When using analog devices, make sure they are calibrated for
accurate brightness and color so you can color correct your
video accurately.

About Color Bars

Color bars are an electronically generated video signal that meet very strict
specifications. Because the luma and chroma levels are standardized, you can use color
bars passing through different components of a video system to see how each device
is affecting the signal.

NTSC and PAL each have specific color bar standards, and even within NTSC and PAL
there are several standards. When you evaluate color bars on a video scope, it is
important to know which color bars standard you are measuring, or you may make
improper adjustments. “SMPTE bars” is a commonly used standard.
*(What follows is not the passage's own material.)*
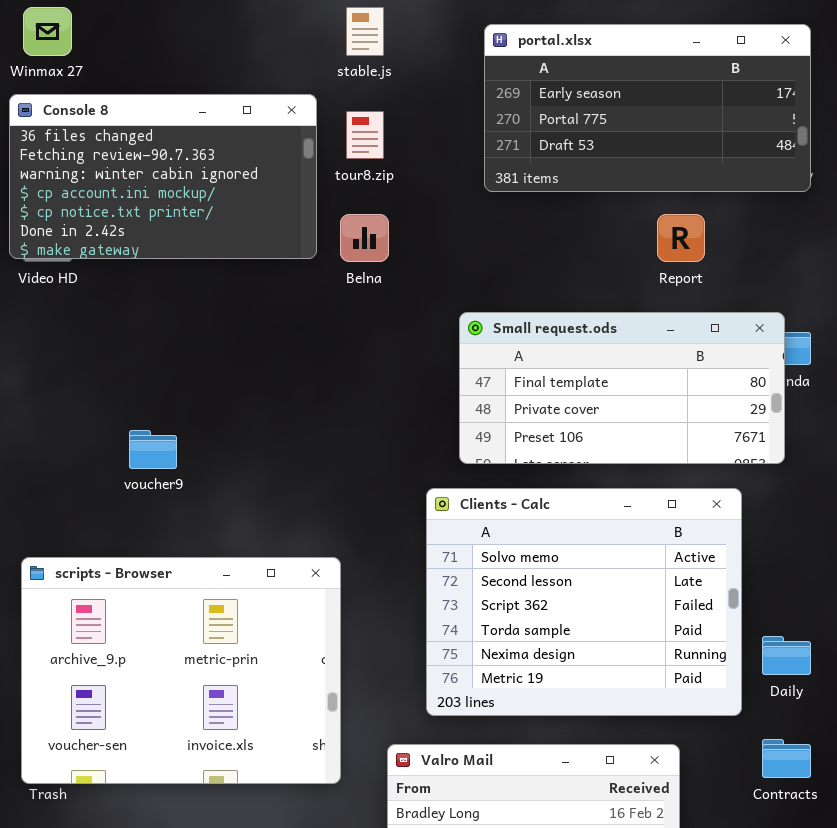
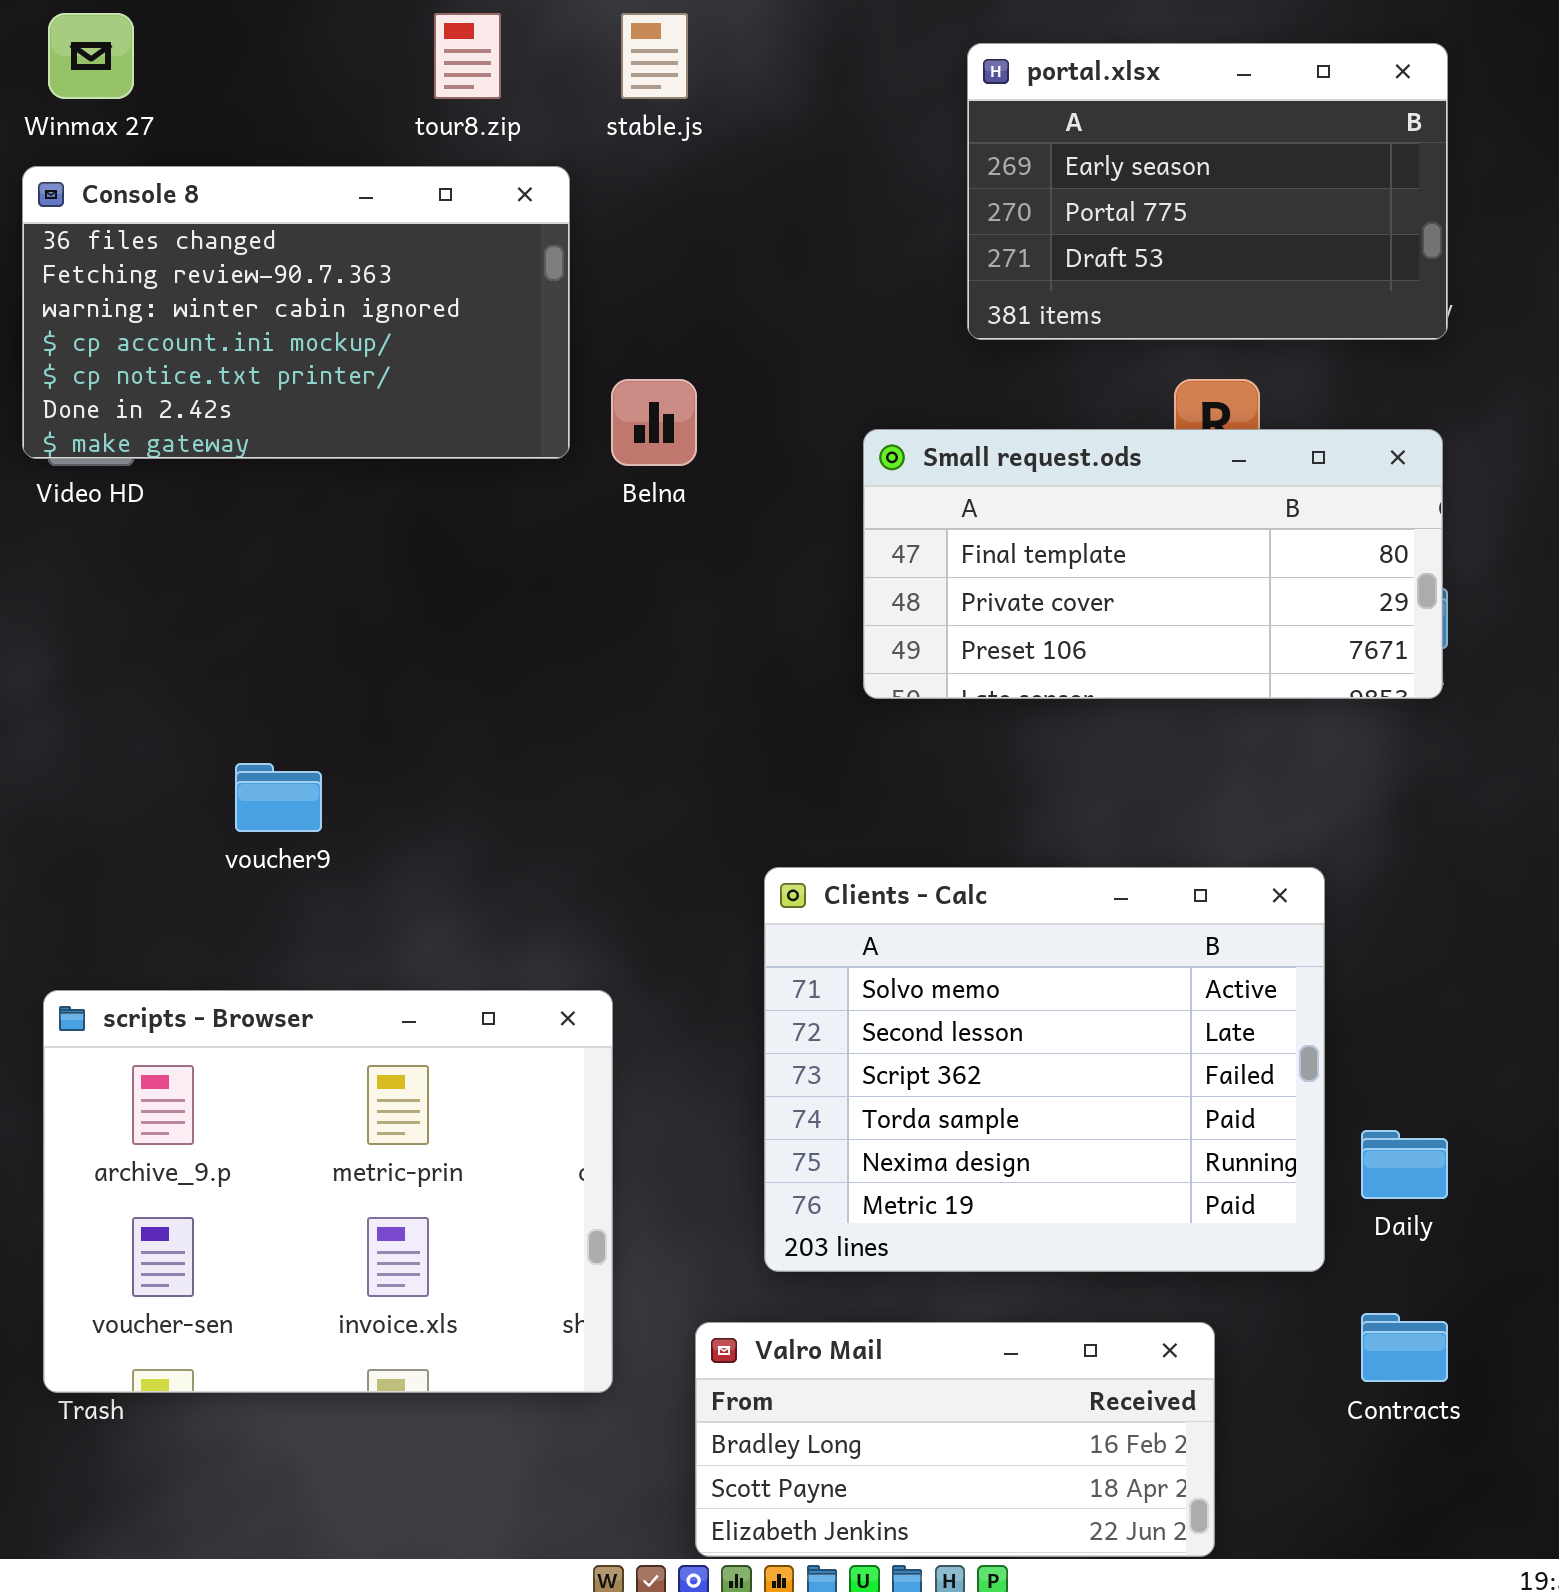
portal.xlsx: [484,24,811,192] -> [967,43,1448,340], resized
tour8.zip: [346,111,384,159] -> [434,13,501,99], moved
Small request.ods: [459,312,785,464] -> [863,429,1443,699], moved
Calibrating Video Monitors With Color Bars

Editors and broadcast designers shouldn’t rely on an uncalibrated monitor when
making crucial adjustments to the color and brightness of their programs. Instead, it’s
important to use a calibrated broadcast monitor to ensure that any adjustments made
to exposure and color quality are accurate.

When Should You Use Color Bars?

Analog devices always need to be calibrated and adjusted, even if only by minute
degrees. This is because heat, age, noise, cable length, and many other factors subtly
affect the voltage of an analog electronic video signal, which affects the brightness
and color of the video image. Color bars provide a reference signal you can use to
calibrate the output levels of an analog device.